L'examen imminent, en deuxième lecture, de la proposition de loi visant à faciliter l'exercice, par les élus locaux, de leur mandat, dont nos collègues Jacqueline Gourault et Jean-Pierre Sueur sont à l'origine, sera également l'occasion de traiter du statut de l'élu.
Comme je l'ai marqué en première lecture au nom de notre commission, le cumul dit « horizontal » entre mandats et fonctions locaux devra nécessairement être abordé, dans un souci de justice et d'équilibre, lors d'un prochain véhicule législatif, tout comme le renforcement des moyens d'action des parlementaires. Les partisans comme les opposants à la réforme dont nous débattons, l'ont également souhaité, ce qui laisse espérer une approche consensuelle au sein de notre assemblée.

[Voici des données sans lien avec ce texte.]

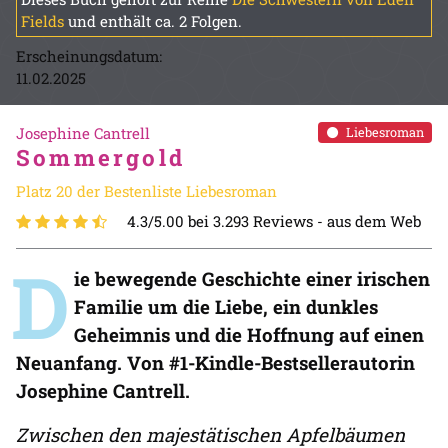
Fields
und enthält ca. 2 Folgen.
Erscheinungsdatum:
11.02.2025
Josephine Cantrell
Liebesroman
Sommergold
Platz 20 der Bestenliste Liebesroman
4.3/5.00 bei 3.293 Reviews -
aus dem Web
D
ie bewegende Geschichte einer irischen
Familie um die Liebe, ein dunkles
Geheimnis und die Hoffnung auf einen
Neuanfang. Von #1-Kindle-Bestsellerautorin
Josephine Cantrell.
Zwischen den majestätischen Apfelbäumen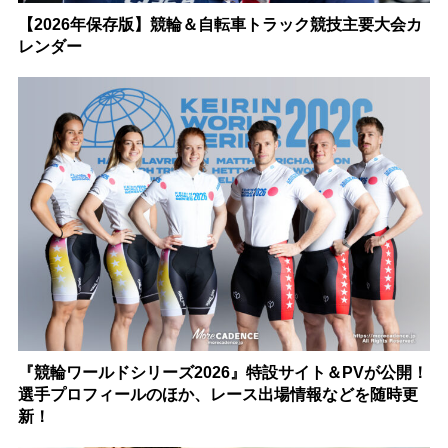
【2026年保存版】競輪＆自転車トラック競技主要大会カ
レンダー
『競輪ワールドシリーズ2026』特設サイト＆PVが公開！
選手プロフィールのほか、レース出場情報などを随時更
新！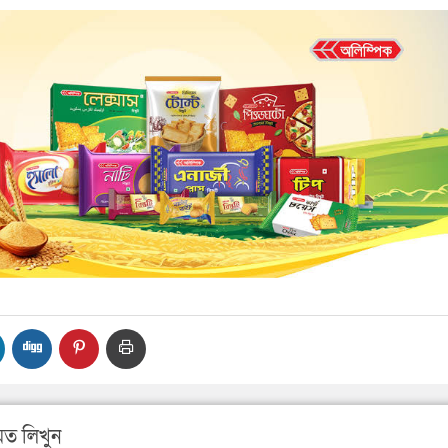
ত লিখুন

Conformément à la méthode arrêtée par le bureau de notre commission pour la discussion des textes en seconde ou nouvelle lecture, je me bornerai à indiquer, pour certains amendements, qu'ils ont été rejetés par le Sénat en première lecture. La commission ainsi éclairée pourra donc choisir de maintenir sa position ou pas.
En outre, en application de l'article 45 de la Constitution et des alinéas 5 et 6 de l'article 48 de notre Règlement qui fixent la règle dite de l'entonnoir, deux amendements déposés par Mme Lipietz sont irrecevables car ils conduisent à remettre en cause des dispositions adoptées dans les mêmes termes par les deux assemblées dès la première lecture. Je les signalerai lorsque la commission viendra à leur examen.
M. Jean-Pierre Sueur, président. - Je vous remercie d'avoir rappelé ces points de méthode. Je signale que le rapport sur la proposition de loi visant à faciliter l'exercice, par les élus locaux, de leurs mandats, sera présenté par M. Bernard Saugey lors de notre réunion de mercredi prochain.